La distanza è siderale. Basta confrontare la proposta che emerge dal lavoro di Piketty e che è rimbalzata nella discussione di Boston sulla necessità di istituire una tassa mondiale sulla ricchezza, una sorta di patrimoniale universale, e lo squallido dibattito, con annessi risvolti da romanzo giallo d’appendice, attualmente in corso sul famigerato articolo 19 bis del decreto di delega fiscale, che ha istituito una sorta di «modica quantità» di evasione fiscale, pari al 3% dell’imponibile e che avrebbe garantito la derubricazione di reati e la cancellazione di inibizioni ai pubblici uffici per Silvio Berlusconi. Da una parte si cerca almeno di tagliare le unghie a quei ricchi che con orgoglio – vedi le dichiarazioni di Warren Buffet – hanno rivendicato di avere vinto quella fase della lotta di classe che si è sviluppata nel mondo negli ultimi quaranta anni; dall’altra truffaldinamente si tenta di garantire nuovi margini e impunità all’evasione e l’elusione fiscale.

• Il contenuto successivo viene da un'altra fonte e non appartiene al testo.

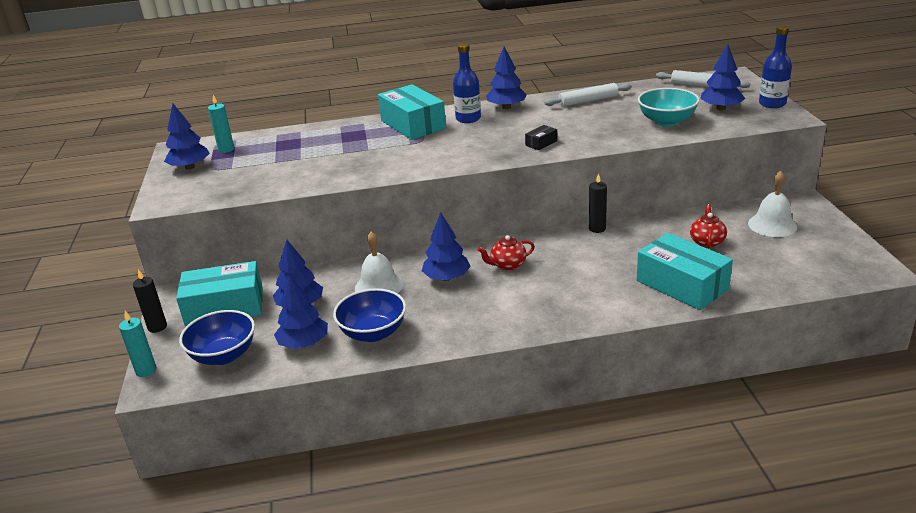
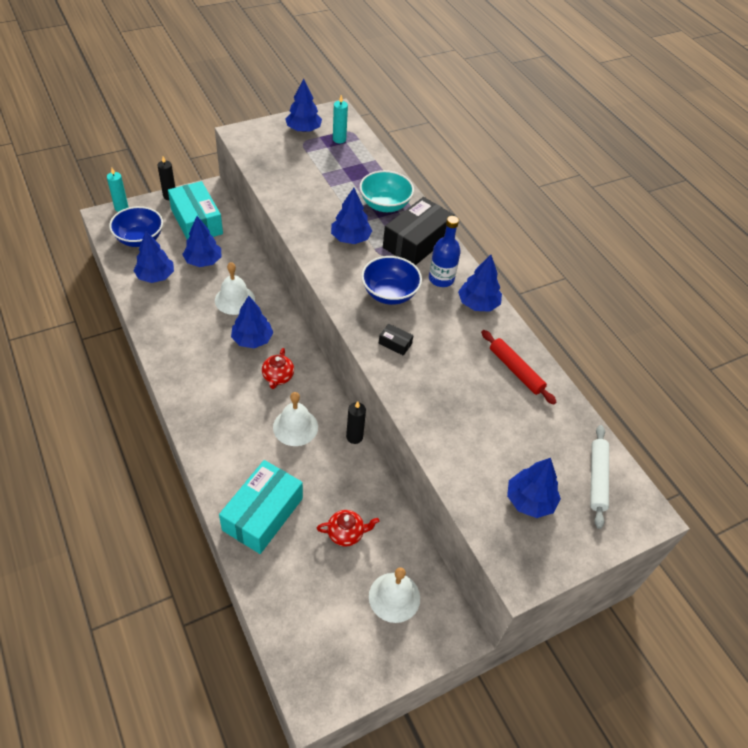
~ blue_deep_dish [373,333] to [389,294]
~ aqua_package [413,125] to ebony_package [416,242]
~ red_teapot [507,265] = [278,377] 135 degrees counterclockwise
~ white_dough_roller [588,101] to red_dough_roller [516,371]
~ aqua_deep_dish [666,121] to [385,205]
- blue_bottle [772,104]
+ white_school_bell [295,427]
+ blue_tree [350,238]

Solo la forza delle idee non riuscirà a bucare quella impermeabilizzazione che il capitalismo europeo ha saputo costruire a sua protezione.
E’ evidente che ci vuole un fatto concreto ed esterno al dibattito economico per dare una scrollata. L’occasione c’è ed è quella della più che probabile vittoria di Syriza in Grecia. A condizione che si sappia che la cosa più difficile viene dopo, quando comincerà un braccio di ferro con le elites politiche, burocratiche ed economiche della Ue per procedere ad una ristrutturazione del debito.

In questo senso possiamo essere più ottimisti di qualche tempo fa. Il pensiero unico in campo economico è definitivamente spezzato e le possibilità per un rivolgimento politico in Europa non abitano soltanto nel mondo dei desideri. Come è noto Keynes concludeva la sua opera maggiore dicendo che spesso i governanti seguono le indicazioni di qualche oscuro economista del passato.

E’ successo così per il neoliberismo. Per Keynes, che marxista proprio non era, «presto o tardi sono le idee, non gli interessi costituiti, che sono pericolose sia nel bene che nel male». Speriamo che questa volta lo siano nel bene e presto.